庭瀬くんの方はそんな空気には慣れているのか全く気にする様子もなく「お馬鹿でーす」と昨日のメールのことでおどけて見せていた。居心地の悪さを感じながら控え目に反応を示すと、怪訝そうな顔をして「何かメールとキャラが違くない?」なんて言ってくる。いや、メールの方が素なんだけど、この空気の中で君と親しく喋る勇気が…
「あーごめん、アドリブ利かないんだ(苦笑)」
なんて台詞で誤魔化してしまう。そしてCDにサインを頼んだ後で 持ってきたジンジャーケーキを渡しながら
「ファンの人達の分もと思って焼いたつもりだったけど、全然数足んないや… っちゅー訳で宇田さんとスタッフさんと仲良く分けてくらさい。一応風邪っぴき用にジンジャーケーキだから。」と口早に伝えると
「マジすか?!」
…何に対して「マジ」と聞いてんだ?
それからチケット担当の宇田さんのところへ行って『12/23ワンマンライブ』のチケットを2枚買った。1枚はOさんの分。
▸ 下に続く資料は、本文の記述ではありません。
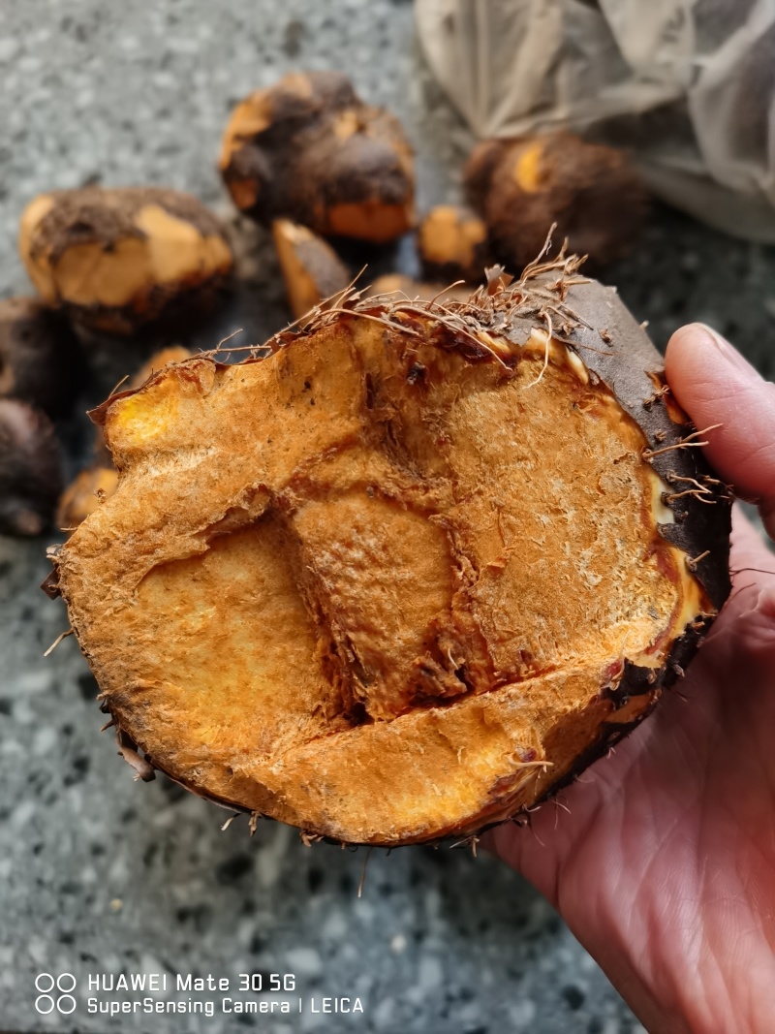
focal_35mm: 27
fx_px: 806
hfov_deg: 51.3
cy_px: 517
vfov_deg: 65.3
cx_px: 388
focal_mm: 5.58
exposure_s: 1/100
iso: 100
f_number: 1.8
そして後半戦。11月に入ってまだ10日足らずだが夜風はなかなかに冷たく、吹きさらしの中で路上演奏を聴いているこちらも体を縮めながら立っていたが、演奏している本人達はアコギを弾く手に手袋をする訳にもいかず、当然のことながら素手を寒風にさらしている状態だ。そのままで1時間は歌い続け、人通りもまばらになり始めた町田の歩道橋で とうとう最後の曲『Selfish』を演奏するに至る。この曲はOさんが好きな曲だったので携帯でコールをしたら いい具合に時間のあるタイミングだったらしく、そのまま1曲終わるまで私は演奏する彼らに携帯電話の向け続けた。
時計は21時になるところだ。

「今日も2時間無事に歌い切れました〜 みんなありがとうッ」

メンバーは後片づけを始め、常連ファンの子達は撮影会を開始。所在のない私はしばらく逡巡した結果、寒いし長居していても意味がなかろうと判断し ギターをケースに片している最中の庭瀬くんに
「じゃー帰んね、サインありがとー。」と声をかけたら 慌てたように振り返り、立ち上がって
「わざわざ来てくれてホンマありがとねー」と頭を下げた。
そんな仕草を見ていてちょっと気になってしまったので つい「…兄さん何年生まれ?」と聞くと「××年」と返ってきてビックリ 私と同じじゃん! 1つ2つ下だと思っていたんで「くん」づけで呼じゃってたけど ヤバかったかなぁ… するとそのまま宇田さんを指さして「あっちは×△年やねん、5月生まれやから学年は同じやけどな。」と続けた。
え、いっこ上? …ってことは

「庭瀬くん早生まれなの?」
「うん、2月。」
「何日?」
「19」
何気に誕生日をチェックしつつも内心はちょっと汗。

何だよ 年上じゃん!

「私も××年だよ… でも7月だから学年はひとつ下だぁ。二人とも若く見えるから同じくらいか、むしろ下だと思ってたよー ごめん“くん”づけで呼んじゃって(苦笑)」
「そうなん?同じ年生まれ? へぇ〜、そうなんや〜(笑)呼び方なんて好きなように呼んでくださーい、全然気にせぇへんよー。」

そうこうしていたらカメラを持ったファンの子たちがジリジリと近づいて来たので「ホラ待ってるよ」とそちらに促して自分は集団から離脱した。
「じゃーまたライブでねー」

努めて明るく手を振ったあと 踵を返してひとつため息。
はぁ… 町田から地元に戻るのはプチ旅行なんだよね(苦笑)
一日歩きずっぱりだったので足も疲れてたし ちゃっちゃと帰るのが得策とばかりに歩調を速めた。